All afternoon and into the evening, Delhites have been erupting in spontaneous bouts of cheering, glued to the India-Sri Lanka cricket match.
It started for us this morning on our way to Qutub Minar (amazing, by the way, sort of the love child of the Alhambra and ... um... Toronto's CN Tower. Yeah, that's it.), when our tuk tuk driver asked us something. I don't think he spoke English, but anyway, I couldn't tell if what he was saying to us was in English or Hindi. I meant to learn a little more Hindi before we left but didn't have time and so stepped on the plane knowing just "namaste" (which I already knew anyway) and "dhanyavad" (thanks). We managed to pick out "Sri Lanka" and "match," so we finally figured out he was asking us if we were planning to follow the game.
Well, no. I don't get cricket. It's not just because I'm a Yank and we're all self-absorbed with our own sports. No, I just don't get sports in general. When I was a kid, quiet afternoons would be shattered with my dad's bellows as someone did something unimportant on TV. I found it startling and unsettling,like walking in on your grandmother when she's topless.
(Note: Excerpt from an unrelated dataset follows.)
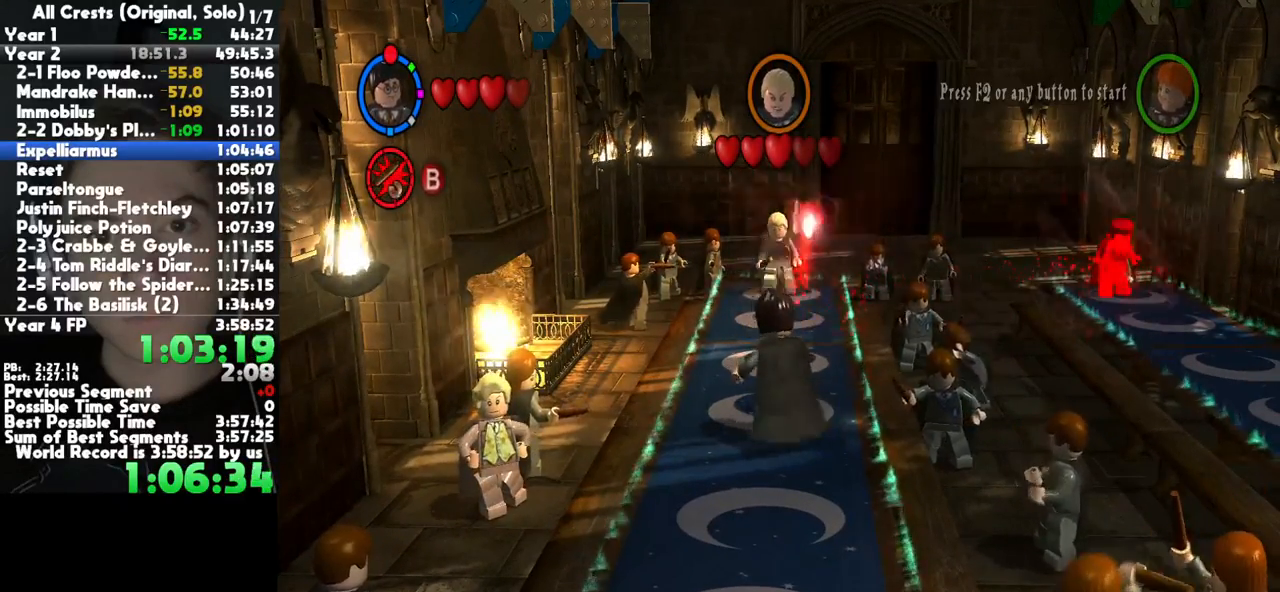
{"buttons": ["B"], "right_stick": "center", "button_events": [[17, "B", "down"], [133, "B", "up"], [217, "B", "down"], [333, "B", "up"], [400, "B", "down"]]}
That's sort of what the folks here have been doing. They were doing it at the convenience store where we bought water this afternoon. They were doing it at dinner, where two screens featured the match. As we were walking out, there was an especially sustained eruption of cheers. "Did India just win?" we asked ourselves. Not yet. The win came more than an hour later, when, victims of jetlag, we were already asleep. Firecrackers, shouting, horns honking all announced it.
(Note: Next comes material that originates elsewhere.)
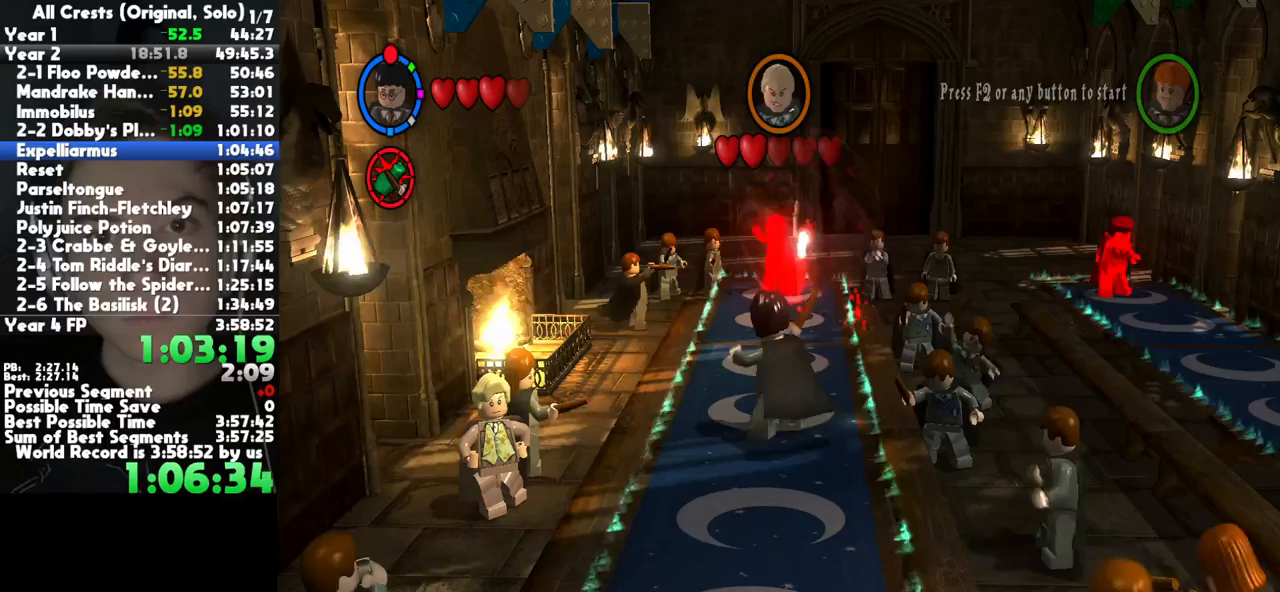
{"buttons": ["B"], "right_stick": "center", "button_events": [[17, "B", "up"], [100, "B", "down"], [217, "B", "up"], [300, "B", "down"], [417, "B", "up"], [483, "B", "down"]]}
So now, two and a half hours after that, I'm once again a victim of jetlag, unable to fall back asleep. The crowds haven't made it to the greater Kailash area where we're staying, but I did step out for a second to try to shoot a quick video clip with my Blackberry. It was hard to tell if cars were honking to celebrate the victory or just because, well, this is Delhi and that's what cars do, but every few minutes one would speed by with two, three, four young men hanging out the windows, some waving Indian flags. As I was standing in front of the hotel, a man and woman pulled up, parked, and as they were walking in told me I should head towards India Gate, where half the city was in the streets. "Can we go to India Gate?" I asked my comatose husband when I got back inside. He's still asleep next to me as I write this. I'll take that as a "no."